I indicated in a post on Ravelry that I would provide a complete list of the sponsors but that would take too much time.  Instead I took two photographs of the swatches I have worked up and tagged.  These are the yarns that are finished....I still have four yarns from Blue Moon, three from LB Collection, Swan Island, Imperial Yarn, Brown Sheep, Araucania, and Elemental Affects to "process".  There are still a few companies who want to be sponsors but haven't sent the yarn yet.  There are three weights:  lace/sock, DK and worsted.  As of this minute there are 32 yarns.

On Tuesday we had the photo shoot for the Fall issue at an alpaca farm.  It was a lovely location.  After a late start it went quite well.  We had a baby and his big brother model the argyle vests I did a million years ago.  They were absolutely adorable.  I changed what I plan to do for winter so we can use them again.

It seemed like I reviewed a ton of lessons this week but that is probably because I was out of town.  Keep up the good work!

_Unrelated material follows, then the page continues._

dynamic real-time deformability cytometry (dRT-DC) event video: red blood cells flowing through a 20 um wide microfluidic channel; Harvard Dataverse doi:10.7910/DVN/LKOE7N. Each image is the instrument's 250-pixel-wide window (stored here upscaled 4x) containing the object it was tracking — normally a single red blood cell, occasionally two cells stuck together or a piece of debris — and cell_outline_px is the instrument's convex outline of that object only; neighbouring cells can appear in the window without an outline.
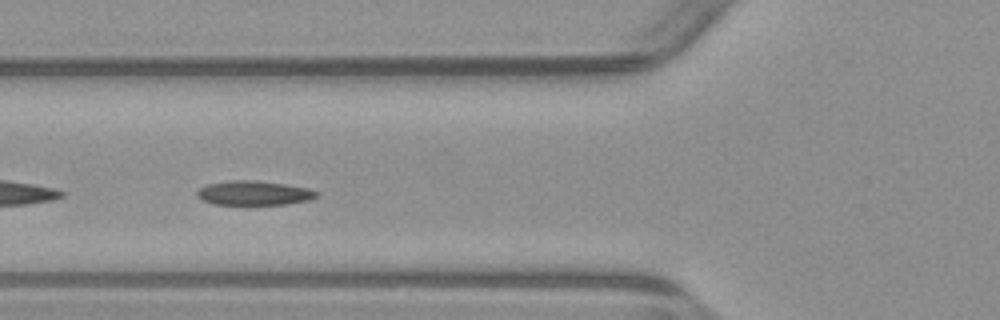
{"species": "common noctule bat (a hibernating species)", "species_latin": "Nyctalus noctula", "temperature_condition": "warm", "stored_images_in_passage": 50, "camera_frame_rate_fps": 3000, "um_per_image_px": 0.085, "animal": {"sex": "male", "body_mass_g": 23.1, "forearm_length_mm": 52.7}, "frame": {"image": 1, "passage_image": 17, "time_ms": 5.333, "image_size_px": [1000, 320], "cell_outline_px": [[320, 192], [316, 196], [308, 200], [288, 204], [212, 204], [196, 196], [196, 192], [200, 188], [208, 184], [236, 180], [252, 180], [284, 184], [308, 188]], "centroid_in_image_um": [21.59, 16.41], "position_along_channel_um": 104.2, "area_um2": 16.7}}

This is a companion piece to last week's topic.  Anyone who has had to rip out work knows what a pain it can be but it is particularly difficult with lace.  Those yarnovers and decreases can be hard to see.  If it is a complicated lace pattern, it can be difficult to figure out what row you are.  (The same can be true for cable patterns.)  Lifelines are the answer.  I don't know who first came up with this idea but we all owe her/him a big thank you.  The basic principle is that you thread up a needle and run some waste yarn or some other type of thread through the live stitches on a needle.  You then knit the next row taking care that you don't knit the waste yarn.  It looks like the photo below:

You don't want to use project yarn or other bulky fibers as it will distort the tension of those stitches.  I use dental floss as it is thin and the waxiness makes it easy to pull free.  In the video I show how to use a needle to place the lifeline and another technique.  If you have interchangeable needles that use a key to tighten them (like KnitPicks, Chiaoo Goo or Knitters Pride) you can run the thread through the tightening hole and the life line is added as you knit.  (My demonstration of this is poor as I was only working with ten stitches.  It works much better for longer pieces.)

If you have to rip out work, you rip out to the lifeline and your stitches are saved, no laddering down.  You just put the stitches back on the needle.  (See last week's blog entry about how to do this.)

Lifelines can also serve as row markers. I was working on a complicated lace pattern that had a 24 row repeat.  It was very easy to lose your place.  I started putting in life lines every 10 rows.  I found this very useful.  Lifelines

Salon will be on Sunday from 1:30-3:20 pm.  

I finished up the front (or back) of my Wasp Wing dress but as soon as yarn starts arriving for the garments I have signed on to do I will have to put it aside.  I was hoping to finish it before the conference at the end of July but I don't think that will happen.  It will look SO different when it is blocked.  It is the same as the tunic I did for the fall issue but longer.